Early expression of the pro-angiogenic HoxA3 during EC differentiation. Histograms show mRNA levels of HoxA3 (A) and putative target genes uPAR (B) and CCL-2 (C) in sorted cells that were double-positive for endothelial markers (Flk-1⁺/VE-Cadherin⁺), as measured by real-time PCR. Results are normalized to the GusB (internal standard) and are expressed relative to day zero. Error bars indicate standard deviation. “*” denotes a statistical difference (p < 0.05) between each individual time point and day 0.

Figure 5

Early expression pro-angiogenic HoxD3 and integrin β3 in double-positive cells (Flk-1⁺/VE-Cadherin⁺) during EC differentiation. Histograms show mRNA levels of HoxD3 (A) and its target gene integrin β3 (B) in sorted double positive (Flk-1⁺/VE-Cadherin⁺) cells measured by real-time PCR. (C) Relative HoxD3 and Integrin β3 mRNA levels at day 3 following treatment with control (scrambled) or siRNA against HoxD3 and shows a marked reduction in HoxD3 mRNA and a corresponding loss of integrin β3 mRNA levels following knockdown of HoxD3. Results are normalized to the GusB (internal standard) and are expressed relative to day zero or control. Error bars indicate standard deviation. “*” and “**” denote a statistical difference (p < 0.05) and (p < 0.005) between each individual time point and day zero or control, respectively.

Figure 6

Delayed expression of Hox genes linked to maturation of EC phenotype during EC differentiation. Histograms show relative mRNA expression of Hox D10 (A) and Hox A5 (C), and respective target genes MMP14 (B) and Thrombospondin-2 (D), in sorted cells double-positive for endothelial markers (Flk-1⁺/VE-Cadherin⁺), as measured by real-time PCR at various time point during EC differentiation. (E) Relative mRNA levels for HoxA5 and Thsp-2 in differentiating ECs treated with scrambled (control) or siRNA against HoxA5, at day 17 and corresponding reduction in HoxA5 and Thrombospondin-2 mRNA levels. Results are normalized to the GusB (internal standard) and are expressed relative to day zero or control. Error bars indicate standard deviation. “*” and “**” denote statistical differences (p < 0.05) and (p < 0.005) between each individual time point and day 0 or control, respectively.

Figure 7

Temporal changes in Hox gene expression during endothelial differentiation of mouse ESCs.
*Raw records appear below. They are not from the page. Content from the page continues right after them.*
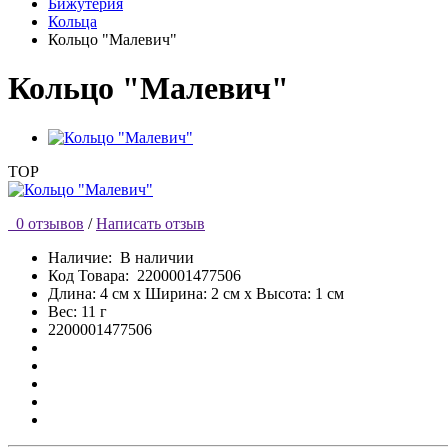
Бижутерия
Кольца
Кольцо "Малевич"
Кольцо "Малевич"
TOP
0 отзывов
/
Написать отзыв
Наличие:
В наличии
Код Товара:
2200001477506
Длина: 4 см x Ширина: 2 см x Высота: 1 см
Вес: 11 г
2200001477506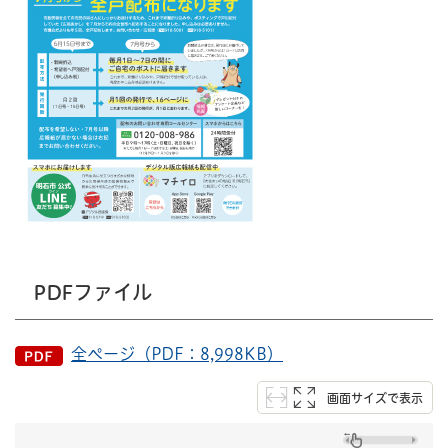
PDFファイル
全ページ（PDF：8,998KB）
画面サイズで表示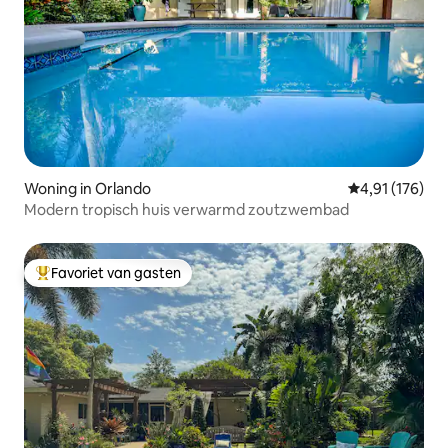
Woning in Orlando
Gemiddelde beo
4,91 (176)
Modern tropisch huis verwarmd zoutzwembad
Favoriet van gasten
Topfavoriet van gasten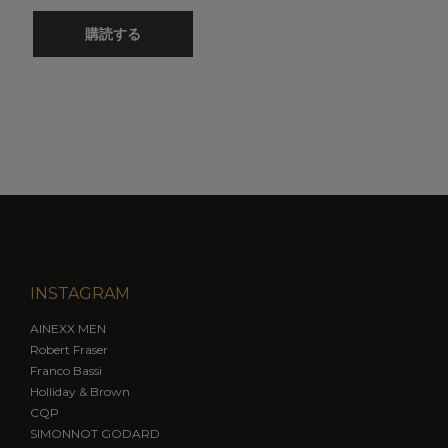
購読する
INSTAGRAM
AINEXX MEN
Robert Fraser
Franco Bassi
Holliday & Brown
CQP
SIMONNOT GODARD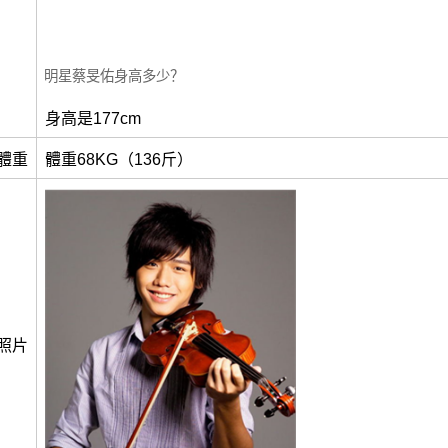
明星蔡旻佑身高多少？
身高是177cm
體重
體重68KG（136斤）
照片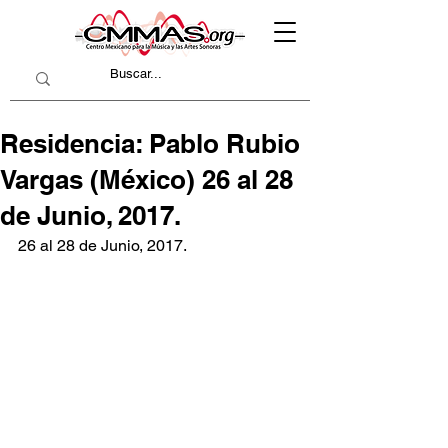
Residencia: Pablo Rubio
Vargas (México) 26 al 28
de Junio, 2017.
26 al 28 de Junio, 2017.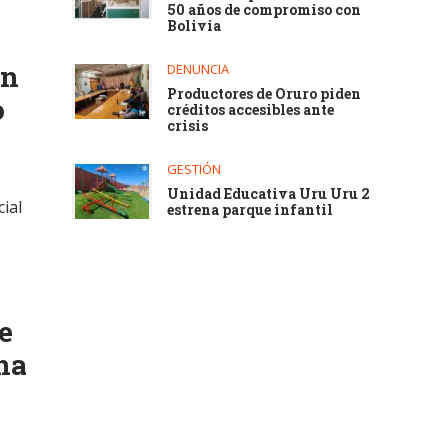
50 años de compromiso con
Bolivia
en
DENUNCIA
Productores de Oruro piden
o
créditos accesibles ante
crisis
GESTIÓN
Unidad Educativa Uru Uru 2
ial
estrena parque infantil
e
na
Schematic showing the temporal changes in Hox mRNA during EC differentiation and the corresponding angiogenic stage linked to expression of each Hox gene. Hox A3 and Hox D3, which promote migration and invasion of angiogenic sprouts, peak at early time points after induction of EC differentiation of ESCs. Expression of HoxA5 and HoxD10, which maintain a quiescent, mature EC phenotype, increases over time in culture.